How to nail the yoga headstand

7 October 2015 by
First published: 4 October 2015

Whether you’re a seasoned yogi or an enthusiastic beginner, one stance that can chill the blood of many a yoga class is this: the headstand. But, we have good news! There is no need to be scared of this awesome looking pose anymore.

We’ve asked some fabulous yoga experts for their top tips on conquering this impressive move. Take your yoga to heady new heights and wow fellow classmates with these top tips for cracking the headstand. With this tried and tested guidance you’re sure to nail it!

 

Get to a class

I’d always recommend students who are new to headstands go to classes when first exploring them,’ says Katy Bateman, teacher at Union Station Yoga. ‘A teacher can really help you find your alignment. You’re putting a lot of pressure on the cervical spine, so it’s super important to get the alignment of your head on the floor lined up so you don’t put too much pressure on the discs of your neck. A teacher has an outside eye and will be able to see clearly if your neck is straight, so your weight can be safely and equally distributed down the spine.’

 

It’s all about the support

Naomi Constantino-Taylor, East of Eden yoga studio founder recommends making sure your base is secure and strong enough to support your body weight when attempting a headstand.

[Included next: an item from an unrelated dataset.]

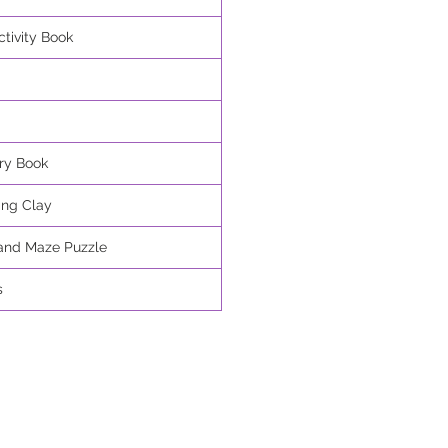
tivity Book
ry Book
ing Clay
and Maze Puzzle
s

‘Look at the placement of your hands, forearms, elbows and shoulders. It’s important to make a steady base so you can utilise the strength of your arms and shoulders, so you don’t feel pressure on your head or neck. Line up your wrists and have your weight evenly distributed on the edge of your forearm bone. To avoid collapsing through your cervical vertebrae, press your forearms and wrists into the floor. This allows you to draw your shoulders back, creating space for your neck.’

 

Switch on ‘Mula Banda’

Mula Banda, the pelvic floor lock, is a key skill that can really improve your yoga. Practising this technique can help with balance, energy control and breathing.

Naomi advises: ‘Steady yourself and create strength through the lower part of your body by switching on Mula Banda, your pelvic floor lock. For men, this means contracting the area between the bottom and the testes. For women, contract and pull up the muscles at the bottom of your pelvic floor muscles, behind your cervix.’

 

Engage those abs

Our abdominal muscles play a key part in yoga, especially in more challenging stances like headstand. And strengthening your core can be really beneficial to your yoga technique more generally, too.

Naomi explains this in more detail: ‘Supporting yourself upside down through the centre line of the body is important. Alongside engaging your pelvic floor muscles you want to be lightly drawing your abdominal wall back towards the base of the lower back. Imagine sucking your belly button towards your back bone.’

 

Activate your feet

When practising a headstand you have to engage every inch of your body, including your feet. ‘Get your feet switched on. Muscles are heavy and dense when not energised. The more energy and activation you have through your legs and feet, the lighter they become. Handy when upside down!’ Naomi explains.

 

Go slow

‘It’s tempting to try and rush ahead and throw your legs into the sky, but this will throw you off kilter and send you flying! Take baby steps; work with first just bringing knees away from ground, and then getting hips above shoulders by tip-toeing your feet towards your head. Eventually you’ll be able to draw in one foot (keep it close, knee bent into your body with a strong core) and then the other. Once you can stay in the position (with knees hugged in tight) for more than 10 seconds, then you can progress to squeezing heels together and drawing feet upwards as one unit, very slowly!

If it helps, practice this by the wall at first (about one foot away from the wall). This means you’ll be able to use one foot to push into the wall to draw hips forward once you start to extend your legs, drawing the spine into one beautifully straight line!’

 

And breathe

And for our final top tip, Katy explains why it is vital to remember your breathing pattern.

‘Make each movement slow, intentional and safe. Most importantly remember to breathe! The slower you breathe the better. The aim of yoga is to unite body, mind and breath, so if you notice your breathing become erratic, or stopped all together, take a child’s pose, and come back to the breathing.’